Bridging Law and Science: Understanding Attorney Employment Agreements Through a Scholarly Lens


The discipline of law continuously finds itself both a fascinating study in itself, and also a field in constant interaction with a variety of other academic arenas such as political sciences and economics, just to mention a few. The study of law is known for its intricacy, and the enormous amount of literature it has generated, in endless conscientious works of critical investigations, based on unopinionated observations of facts, systematic analysis, and resulting in clear rule sets. Of dispositive importance in that kind of work is the use of logic in the construction of the rule sets, and a thoroughly developed methodology, that allows you to make clear predictions of the outcome of new cases, based on existing ones.

Law is also a fascinating field to practice in. As a corporate lawyer that has focused largely on M&A and IP, I have the pleasure and the honor of being involved in the minutiae of a different type of fascinating projects on a daily basis, from helping with the creation of new academies, to heading an independent director service business. These types of projects are invariably intellectually and professionally stimulating. They allow one to learn something new almost everyday, and to be in contact with people of magnificent minds, half scientists half entrepreneurs, that can accept rational analysis, and drive a whole project to completion just to prove their point.

One of the things that I have to do every day, and that I try to make a good job at, is to help clients with their employment agreements, particularly those involving highly qualified professionals. The field of attorney employment agreements is no different. As in any other area of law and contract practice in general, rigorous precision is needed while drafting an attorney employment agreement. Relevant are the words of Joseph Conrad, who wrote in one of his books “I could not forget a word, no matter how I might try, and yet they conveyed a meaning of which I could not comprehend.”
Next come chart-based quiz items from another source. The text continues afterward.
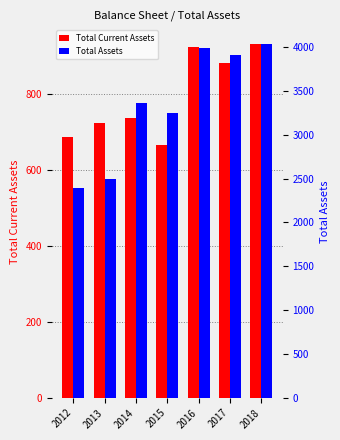

Does the chart contain stacked bars?

No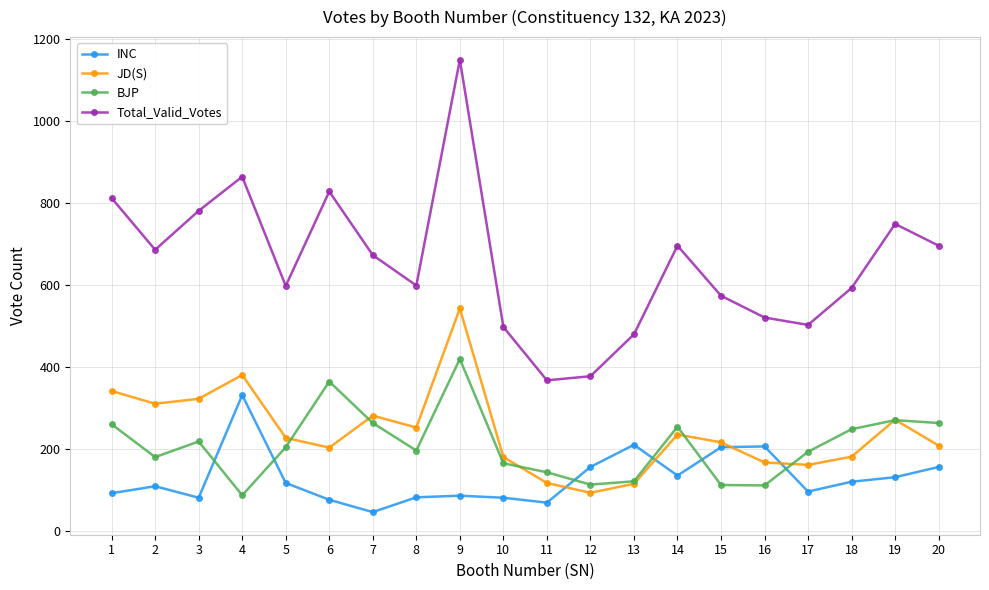

True or false: Total_Valid_Votes and JD(S) intersect in this chart.

False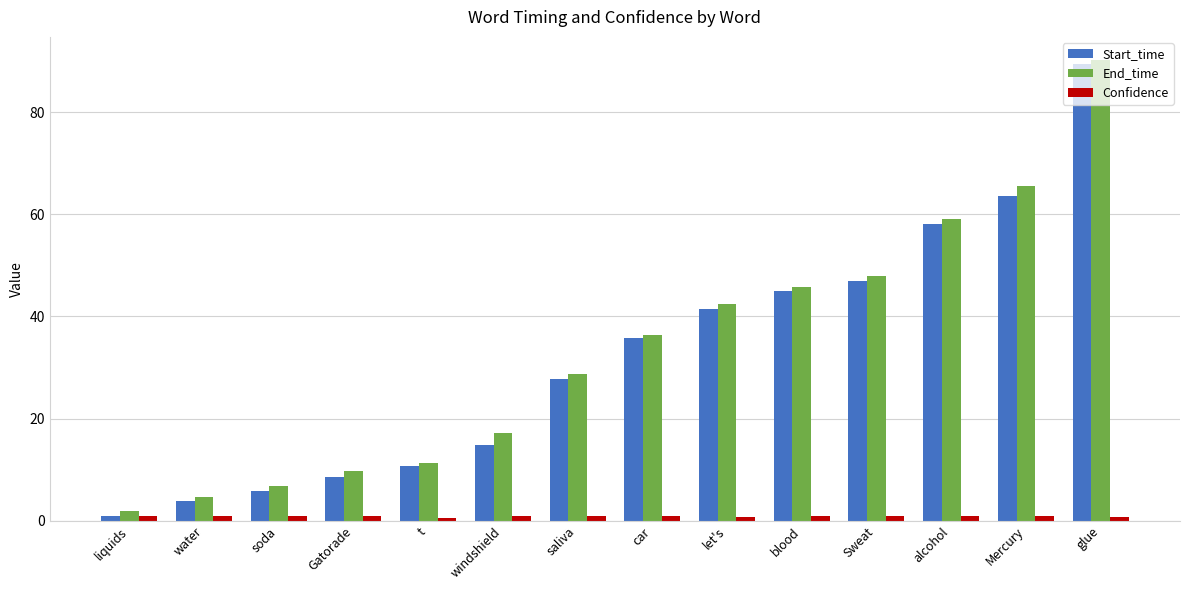

Read the End_time value at Sweat.

48.0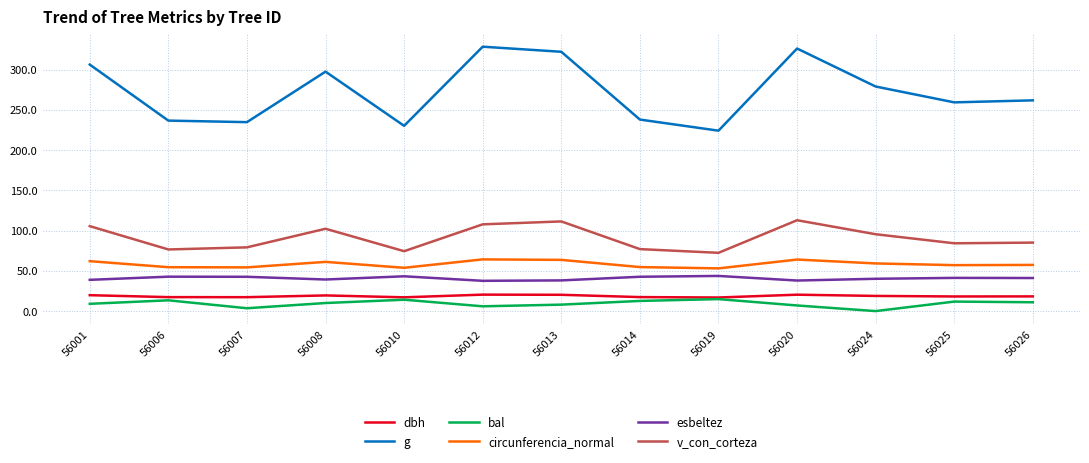

How many series are shown in this chart?

6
What becomes of those who do not “convey a meaning of which (they) could not comprehend”, implementing the wrong mistakes while drafting these contracts, or debating the option of not implementing them at all? The answer has both academic and practical implications, in equal measure. For example, imagine if below, instead of stating the period of exclusivity of the employment relationship as “six months”, the attorney was offered a two year contract? It needs to be remembered that, as well as a human consents to (and can) break a contract, an employer can put bounds on the time period during which a human employee or employer may freely take the decision to do so.
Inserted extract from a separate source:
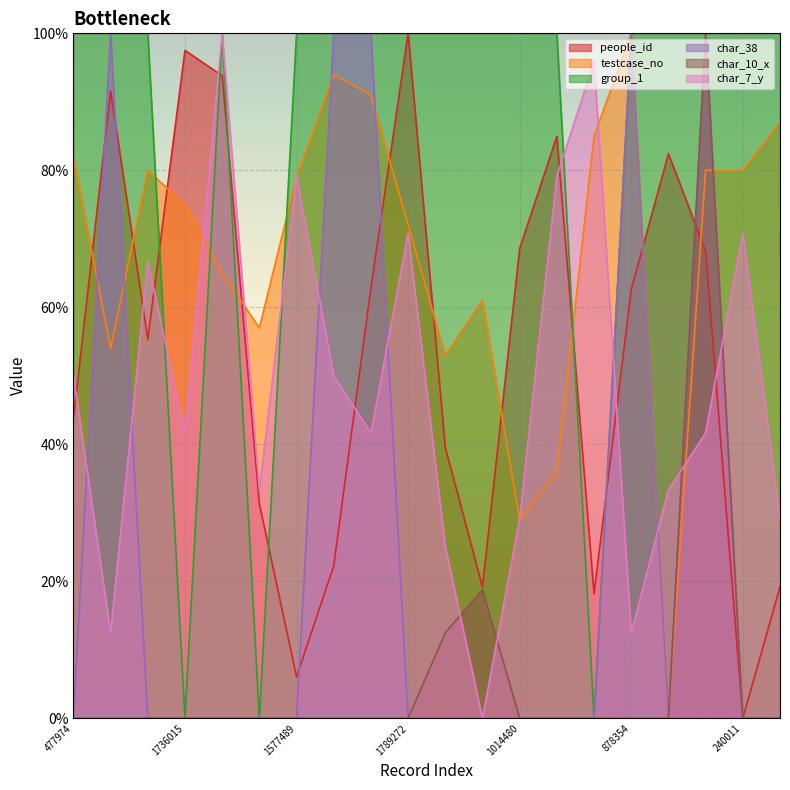

What is the difference between the maximum and minimum values in the char_10_x series?

100.0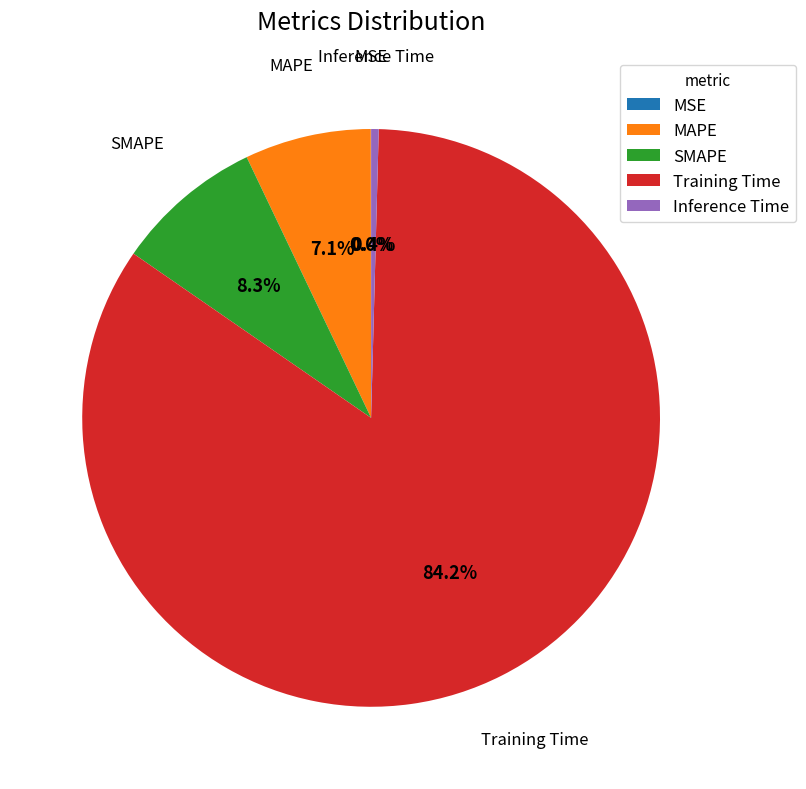

Is the sum of Training Time and Inference Time greater than half?

Yes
In “Employment Agreements: Resolution of Common Issues” we will find exactly that dilemma: It is possible to state the period of exclusivity of an employment relationship between employer and employee in a company employment contract that can last for a certain period of time? Or can an employee be free, after six months, to deny a request by his employer to stay for another term? The answer is, in most cases, yes. There are, however, important caveats that need to be taken into consideration while signing an employment contract, or at least, studying the possibilities of law that they offer. In “Employment Agreements: Resolution of Common Issues” we will find exactly that exercise, i.e. a logical dissection of the co-existing possibilities of a case scenario, stated as a highly valued employee acting as an independent contractor, exclusive to a particular employer for a certain amount of time. This gives us the opportunity to state when, in particular circumstances the employee is actually free to resign, and when he may not. In every case, we will be witnessing a particular dislocation, given by the intersection of many fields, different opinions, interests and even political agendas, some of them highly charged with emotional meaning while others purely successful.
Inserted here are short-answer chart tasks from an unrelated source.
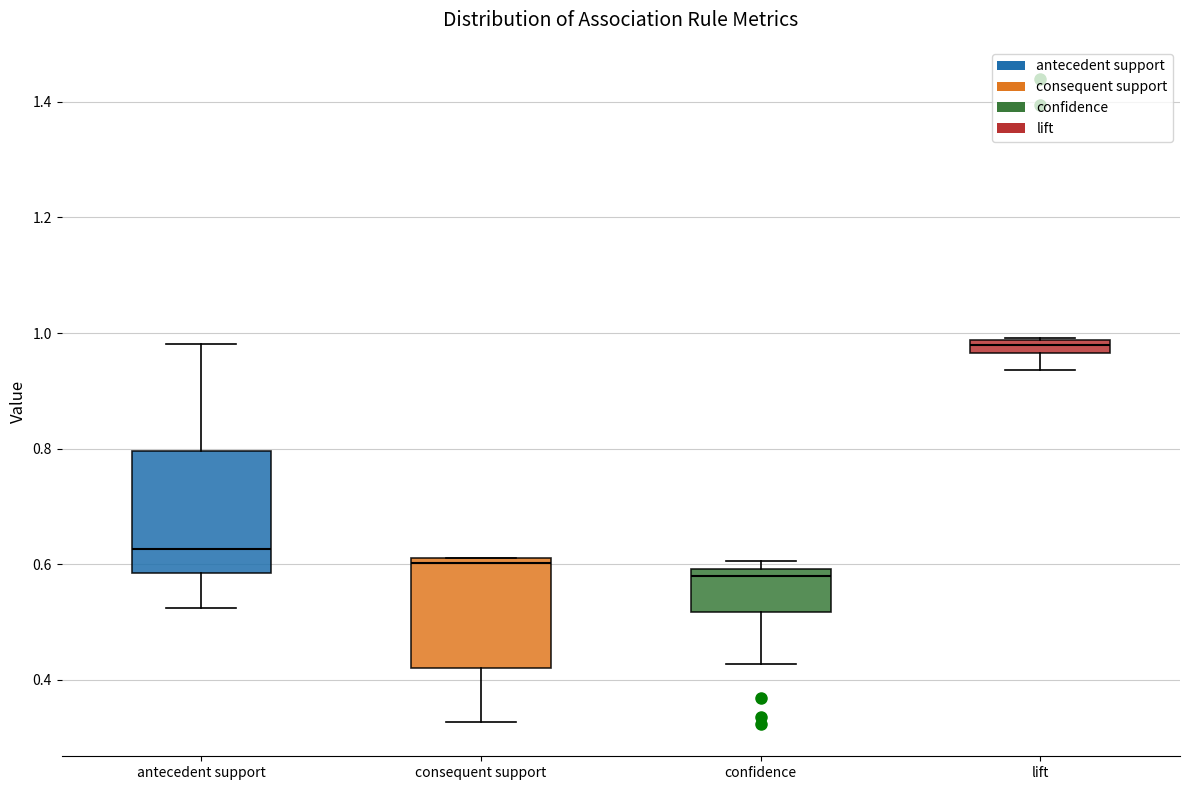

Where is the lower edge of the box for lift on the y-axis? The values are not printed on the chart, so give them approximately, as read against the axis.

0.96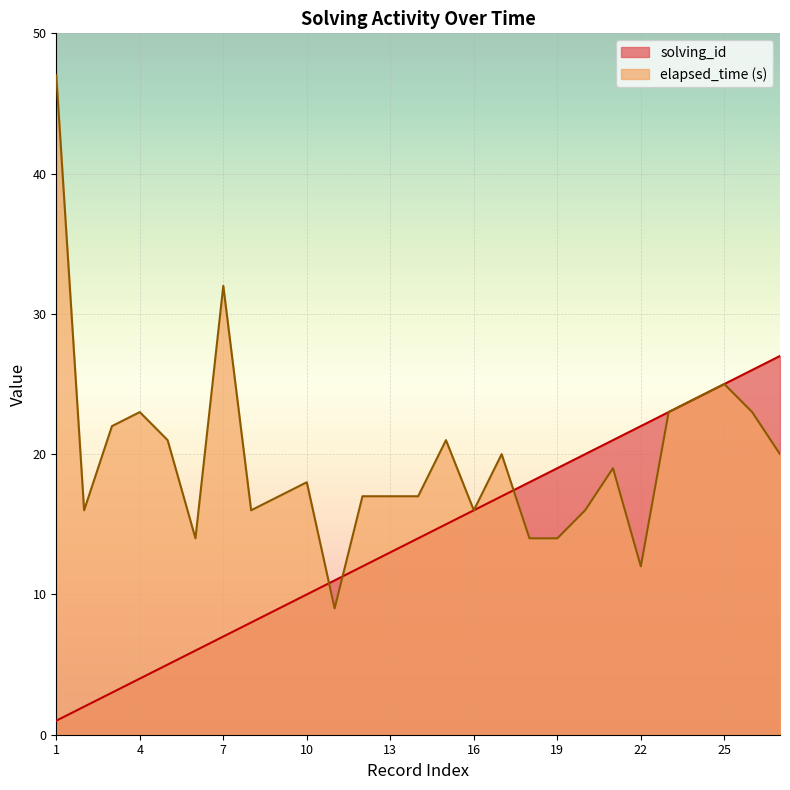

Is it true that solving_id equals 24 at 18?

False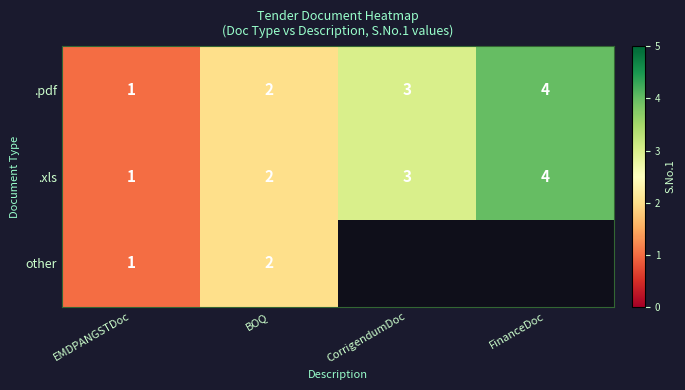

How many .pdf values are between 2 and 4?

3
It is therefore our duty as lawyers to be aware of the possibilities that existing frameworks offer, such as shareholder agreements, employment contracts, or the general duty of good faith as it is stated in most law systems where similar principles exist, i.e. the duty of confidentiality, non-disparagement, or corporate opportunities.

For that purpose, it is always a good idea to study the academic literature, seldom found in lightly charged themes such as employment contracts. It is rewarding to study the possibilities offered by the law, and to decide the path that one wants to take as a practitioner of the discipline, where even simple, routine conventions become a matter of principal, deeply taken to heart.

Lack of precision and mistakes in drafting an employment contract can be avoided. Facts are facts, but intent is an animal that we must strive to capture in a net, torn and large though the net may be. In order to do so, we just need to take a single step: Understand the nature of the contract that we are proposing to sign. Discussion, discourse, analysis and study, backed up by academic acumen, are the ways to achieve this goal.

The Wu Group drafted the article “Employment Agreements: Resolution of Common Issues”, to explain and analyze the main issues that can arise when negotiating or drafting an attorney employment agreement, and the main solutions to those problems. The guide offers options and examples of how to confront specific issues, highlighting the type of mistakes that could result in undesired consequences if taken for granted.